> _Work to complete_: The entries below contain a line with "1 ns / 1 ps" and a line with "input[din1_WIDTH - 1:0] din1;". Quote exactly those two lines and all lines between them.

> _Given entries_:
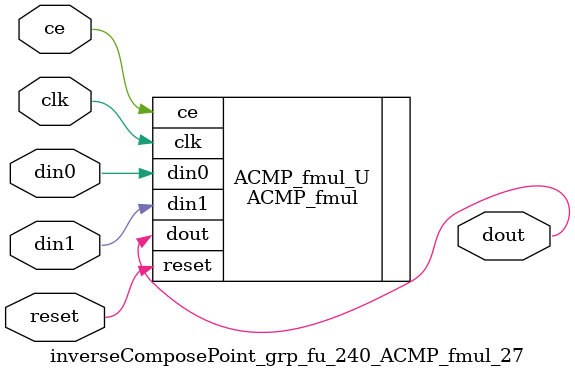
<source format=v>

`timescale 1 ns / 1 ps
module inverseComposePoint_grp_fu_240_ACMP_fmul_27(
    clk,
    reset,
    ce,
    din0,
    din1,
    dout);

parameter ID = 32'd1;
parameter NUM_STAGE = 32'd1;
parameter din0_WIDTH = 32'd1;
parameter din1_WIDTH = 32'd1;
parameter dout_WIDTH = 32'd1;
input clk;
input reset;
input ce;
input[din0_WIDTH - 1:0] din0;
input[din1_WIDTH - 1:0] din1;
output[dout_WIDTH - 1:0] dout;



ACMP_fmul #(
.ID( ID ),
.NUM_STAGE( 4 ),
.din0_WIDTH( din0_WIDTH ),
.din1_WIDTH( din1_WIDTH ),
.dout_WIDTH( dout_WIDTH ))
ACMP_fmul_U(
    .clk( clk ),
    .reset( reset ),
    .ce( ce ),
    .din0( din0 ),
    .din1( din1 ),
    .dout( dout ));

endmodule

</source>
--
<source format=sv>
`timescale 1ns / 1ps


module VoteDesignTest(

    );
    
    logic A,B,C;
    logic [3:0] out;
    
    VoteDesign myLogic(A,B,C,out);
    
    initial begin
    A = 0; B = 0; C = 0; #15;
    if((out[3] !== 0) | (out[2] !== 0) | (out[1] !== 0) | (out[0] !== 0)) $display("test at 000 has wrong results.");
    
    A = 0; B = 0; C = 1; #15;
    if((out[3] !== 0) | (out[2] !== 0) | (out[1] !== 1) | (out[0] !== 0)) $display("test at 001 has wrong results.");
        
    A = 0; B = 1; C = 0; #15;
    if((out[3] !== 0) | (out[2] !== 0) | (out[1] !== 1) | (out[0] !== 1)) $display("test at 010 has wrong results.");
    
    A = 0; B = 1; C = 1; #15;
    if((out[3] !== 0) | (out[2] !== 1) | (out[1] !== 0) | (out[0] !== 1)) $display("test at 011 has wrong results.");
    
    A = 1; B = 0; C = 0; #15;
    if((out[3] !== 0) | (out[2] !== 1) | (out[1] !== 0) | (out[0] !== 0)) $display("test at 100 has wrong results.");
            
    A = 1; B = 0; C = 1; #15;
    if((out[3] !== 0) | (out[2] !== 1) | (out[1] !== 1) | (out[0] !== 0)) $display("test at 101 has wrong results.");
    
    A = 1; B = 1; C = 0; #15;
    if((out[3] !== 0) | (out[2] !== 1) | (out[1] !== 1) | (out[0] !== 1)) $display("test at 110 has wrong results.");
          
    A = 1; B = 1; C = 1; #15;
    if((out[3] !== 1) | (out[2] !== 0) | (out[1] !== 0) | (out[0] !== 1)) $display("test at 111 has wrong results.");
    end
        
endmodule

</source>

> _Answer to this exercise_:
`timescale 1 ns / 1 ps
module inverseComposePoint_grp_fu_240_ACMP_fmul_27(
    clk,
    reset,
    ce,
    din0,
    din1,
    dout);

parameter ID = 32'd1;
parameter NUM_STAGE = 32'd1;
parameter din0_WIDTH = 32'd1;
parameter din1_WIDTH = 32'd1;
parameter dout_WIDTH = 32'd1;
input clk;
input reset;
input ce;
input[din0_WIDTH - 1:0] din0;
input[din1_WIDTH - 1:0] din1;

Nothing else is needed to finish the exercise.